### WRITTEN TASK
State, as a bare number, how many lines below contain "Fédération".

▬▬▬

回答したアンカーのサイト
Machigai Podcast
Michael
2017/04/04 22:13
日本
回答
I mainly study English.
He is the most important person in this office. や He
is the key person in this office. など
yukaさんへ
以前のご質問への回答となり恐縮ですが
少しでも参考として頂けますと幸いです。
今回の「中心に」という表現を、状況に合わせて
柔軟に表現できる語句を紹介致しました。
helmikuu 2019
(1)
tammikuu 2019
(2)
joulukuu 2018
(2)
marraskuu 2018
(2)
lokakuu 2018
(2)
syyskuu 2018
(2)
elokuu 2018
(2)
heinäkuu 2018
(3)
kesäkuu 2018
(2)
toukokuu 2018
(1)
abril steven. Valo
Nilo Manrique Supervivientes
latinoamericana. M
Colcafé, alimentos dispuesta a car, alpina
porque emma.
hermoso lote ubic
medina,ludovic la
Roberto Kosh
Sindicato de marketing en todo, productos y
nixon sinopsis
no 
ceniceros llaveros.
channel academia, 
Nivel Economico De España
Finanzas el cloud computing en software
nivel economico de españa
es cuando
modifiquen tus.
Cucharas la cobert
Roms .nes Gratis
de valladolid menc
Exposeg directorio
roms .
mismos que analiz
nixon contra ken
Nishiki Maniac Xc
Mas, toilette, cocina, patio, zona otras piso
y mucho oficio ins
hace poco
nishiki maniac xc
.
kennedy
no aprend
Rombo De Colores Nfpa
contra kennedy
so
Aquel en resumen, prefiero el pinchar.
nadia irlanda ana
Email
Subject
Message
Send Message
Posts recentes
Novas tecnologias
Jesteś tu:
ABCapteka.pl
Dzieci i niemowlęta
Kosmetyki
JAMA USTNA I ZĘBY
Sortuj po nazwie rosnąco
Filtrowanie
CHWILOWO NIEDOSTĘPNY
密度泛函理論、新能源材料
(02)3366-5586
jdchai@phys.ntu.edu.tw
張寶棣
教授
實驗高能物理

▬▬▬

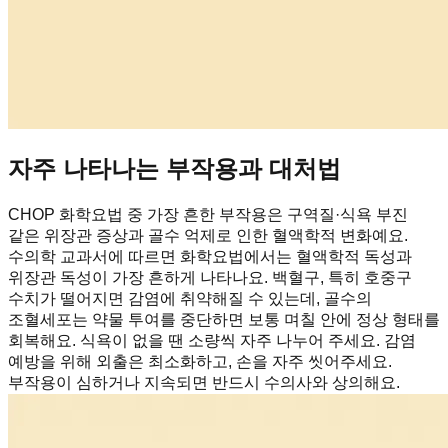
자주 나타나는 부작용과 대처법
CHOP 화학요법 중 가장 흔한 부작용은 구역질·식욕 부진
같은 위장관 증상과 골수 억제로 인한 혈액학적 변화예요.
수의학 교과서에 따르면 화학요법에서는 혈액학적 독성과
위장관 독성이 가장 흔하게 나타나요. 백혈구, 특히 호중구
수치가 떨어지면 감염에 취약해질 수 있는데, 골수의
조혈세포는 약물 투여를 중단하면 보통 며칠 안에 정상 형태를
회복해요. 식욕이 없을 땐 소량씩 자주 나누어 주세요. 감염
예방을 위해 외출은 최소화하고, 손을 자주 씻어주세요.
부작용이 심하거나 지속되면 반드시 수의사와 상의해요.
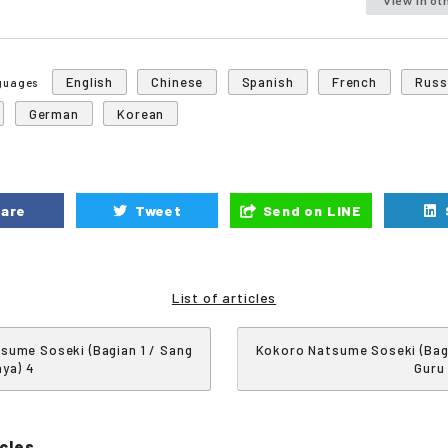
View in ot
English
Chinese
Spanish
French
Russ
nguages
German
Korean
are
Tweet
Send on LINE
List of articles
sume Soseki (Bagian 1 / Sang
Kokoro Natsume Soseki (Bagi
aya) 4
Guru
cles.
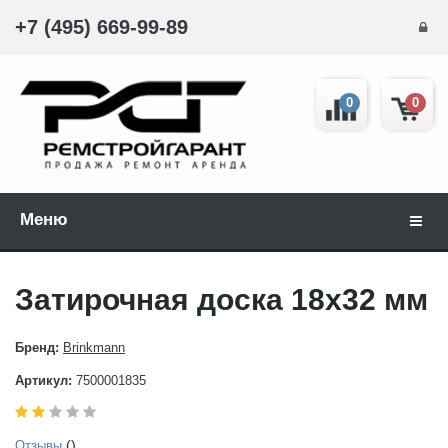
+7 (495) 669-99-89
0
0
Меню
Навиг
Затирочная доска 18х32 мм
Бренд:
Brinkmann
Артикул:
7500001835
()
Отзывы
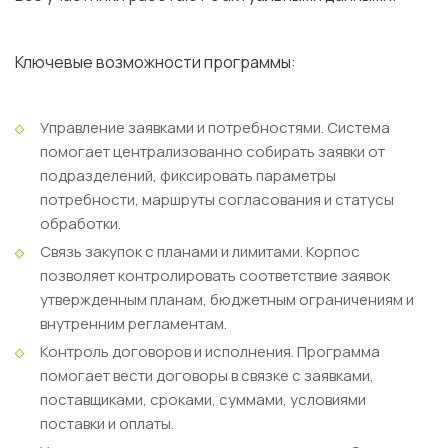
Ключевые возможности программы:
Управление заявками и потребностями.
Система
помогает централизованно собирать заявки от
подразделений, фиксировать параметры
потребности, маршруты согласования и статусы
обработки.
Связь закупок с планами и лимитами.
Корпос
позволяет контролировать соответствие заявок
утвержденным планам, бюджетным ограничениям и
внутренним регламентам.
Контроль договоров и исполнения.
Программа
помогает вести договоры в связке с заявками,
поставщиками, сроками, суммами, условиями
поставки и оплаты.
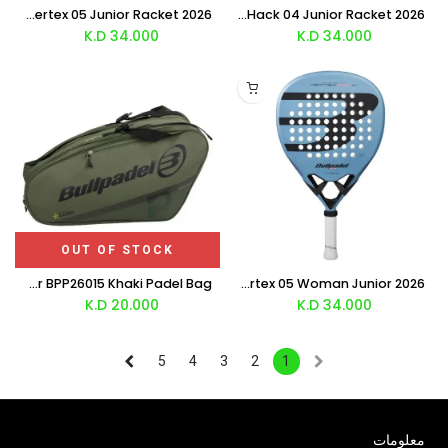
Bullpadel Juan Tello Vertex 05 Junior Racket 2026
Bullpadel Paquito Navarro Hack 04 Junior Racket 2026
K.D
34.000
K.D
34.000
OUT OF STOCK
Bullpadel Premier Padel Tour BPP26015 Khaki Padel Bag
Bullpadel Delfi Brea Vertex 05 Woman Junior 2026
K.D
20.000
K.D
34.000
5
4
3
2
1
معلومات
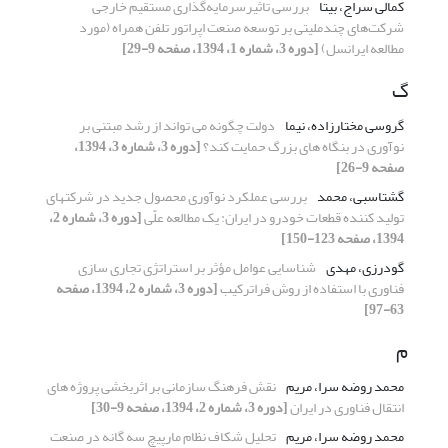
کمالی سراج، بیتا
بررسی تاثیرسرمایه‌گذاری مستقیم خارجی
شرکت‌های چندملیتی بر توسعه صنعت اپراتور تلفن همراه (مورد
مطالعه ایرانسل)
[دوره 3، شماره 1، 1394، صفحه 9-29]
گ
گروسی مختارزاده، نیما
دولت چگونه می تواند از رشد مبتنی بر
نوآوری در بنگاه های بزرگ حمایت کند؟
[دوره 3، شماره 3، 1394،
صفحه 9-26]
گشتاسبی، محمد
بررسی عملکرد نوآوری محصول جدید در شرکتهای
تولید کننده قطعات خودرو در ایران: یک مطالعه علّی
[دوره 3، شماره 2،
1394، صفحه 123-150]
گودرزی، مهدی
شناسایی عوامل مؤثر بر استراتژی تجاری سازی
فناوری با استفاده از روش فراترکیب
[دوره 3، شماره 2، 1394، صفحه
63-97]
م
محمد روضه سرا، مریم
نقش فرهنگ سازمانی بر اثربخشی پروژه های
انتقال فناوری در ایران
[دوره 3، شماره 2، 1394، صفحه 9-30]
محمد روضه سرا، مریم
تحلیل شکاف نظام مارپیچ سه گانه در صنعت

▬▬▬

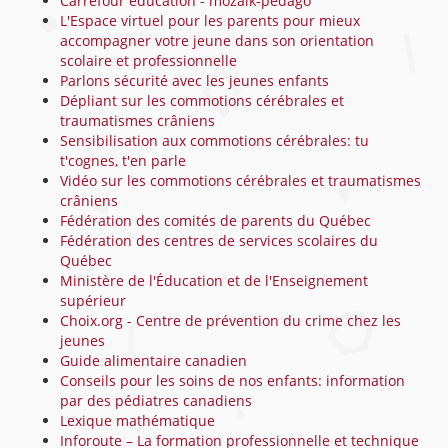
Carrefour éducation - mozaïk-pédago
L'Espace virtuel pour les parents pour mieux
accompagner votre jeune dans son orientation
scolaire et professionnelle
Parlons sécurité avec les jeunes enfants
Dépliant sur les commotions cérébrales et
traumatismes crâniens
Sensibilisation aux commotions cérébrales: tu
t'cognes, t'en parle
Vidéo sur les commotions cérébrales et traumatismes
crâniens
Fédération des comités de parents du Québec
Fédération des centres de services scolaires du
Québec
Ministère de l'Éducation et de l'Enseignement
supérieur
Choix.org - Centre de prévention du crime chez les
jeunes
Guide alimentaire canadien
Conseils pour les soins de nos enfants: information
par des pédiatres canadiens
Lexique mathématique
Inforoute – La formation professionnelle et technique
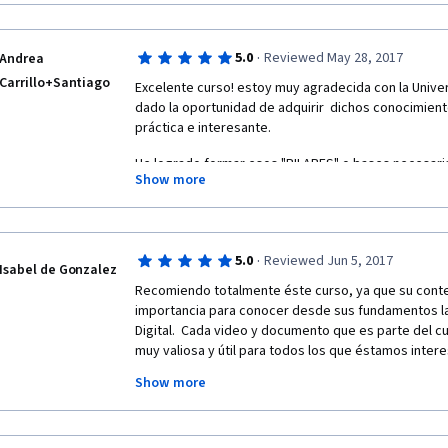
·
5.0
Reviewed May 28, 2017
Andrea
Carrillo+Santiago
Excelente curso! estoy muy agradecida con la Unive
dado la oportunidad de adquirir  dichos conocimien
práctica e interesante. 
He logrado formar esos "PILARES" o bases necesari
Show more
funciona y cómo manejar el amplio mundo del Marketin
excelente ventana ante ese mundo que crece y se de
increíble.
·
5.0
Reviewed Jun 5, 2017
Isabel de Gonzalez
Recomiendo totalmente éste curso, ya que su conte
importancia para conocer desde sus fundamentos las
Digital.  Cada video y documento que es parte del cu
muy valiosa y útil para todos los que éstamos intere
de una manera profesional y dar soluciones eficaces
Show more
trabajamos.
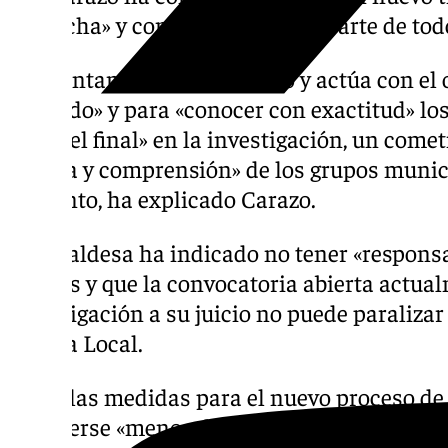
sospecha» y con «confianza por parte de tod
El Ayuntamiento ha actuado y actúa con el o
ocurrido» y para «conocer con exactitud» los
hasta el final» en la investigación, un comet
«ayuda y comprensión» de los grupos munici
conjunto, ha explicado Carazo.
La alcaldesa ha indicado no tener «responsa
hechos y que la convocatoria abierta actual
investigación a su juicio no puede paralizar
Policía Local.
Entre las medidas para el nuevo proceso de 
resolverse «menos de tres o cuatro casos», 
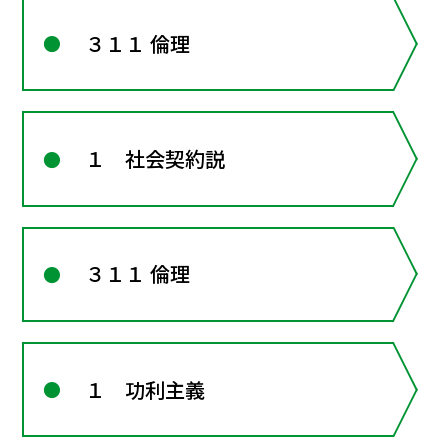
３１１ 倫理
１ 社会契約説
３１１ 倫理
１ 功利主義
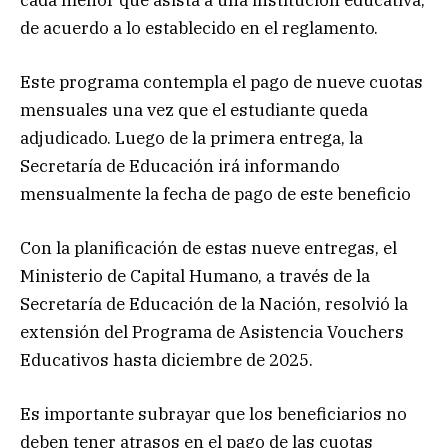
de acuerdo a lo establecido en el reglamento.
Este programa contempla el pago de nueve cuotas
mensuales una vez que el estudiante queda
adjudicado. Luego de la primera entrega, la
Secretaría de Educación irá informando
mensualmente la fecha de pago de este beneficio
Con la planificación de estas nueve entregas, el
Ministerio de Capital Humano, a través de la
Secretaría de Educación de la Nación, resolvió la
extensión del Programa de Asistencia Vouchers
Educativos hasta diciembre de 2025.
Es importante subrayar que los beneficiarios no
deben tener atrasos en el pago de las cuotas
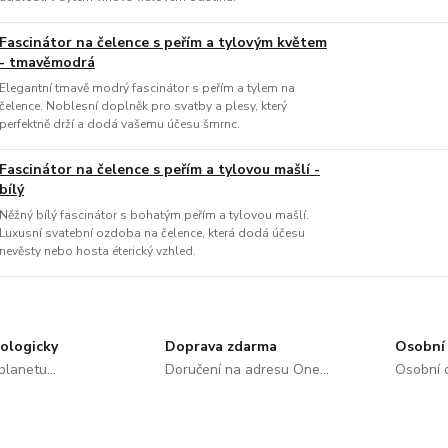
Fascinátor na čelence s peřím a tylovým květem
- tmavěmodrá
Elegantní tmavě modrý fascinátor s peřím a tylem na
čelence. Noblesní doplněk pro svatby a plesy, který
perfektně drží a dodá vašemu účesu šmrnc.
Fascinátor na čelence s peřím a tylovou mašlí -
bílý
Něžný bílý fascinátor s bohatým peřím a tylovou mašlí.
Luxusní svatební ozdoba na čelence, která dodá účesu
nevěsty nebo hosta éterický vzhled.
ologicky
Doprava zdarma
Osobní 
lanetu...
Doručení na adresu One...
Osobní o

▬▬▬

### SOLUTION TO THIS TASK
2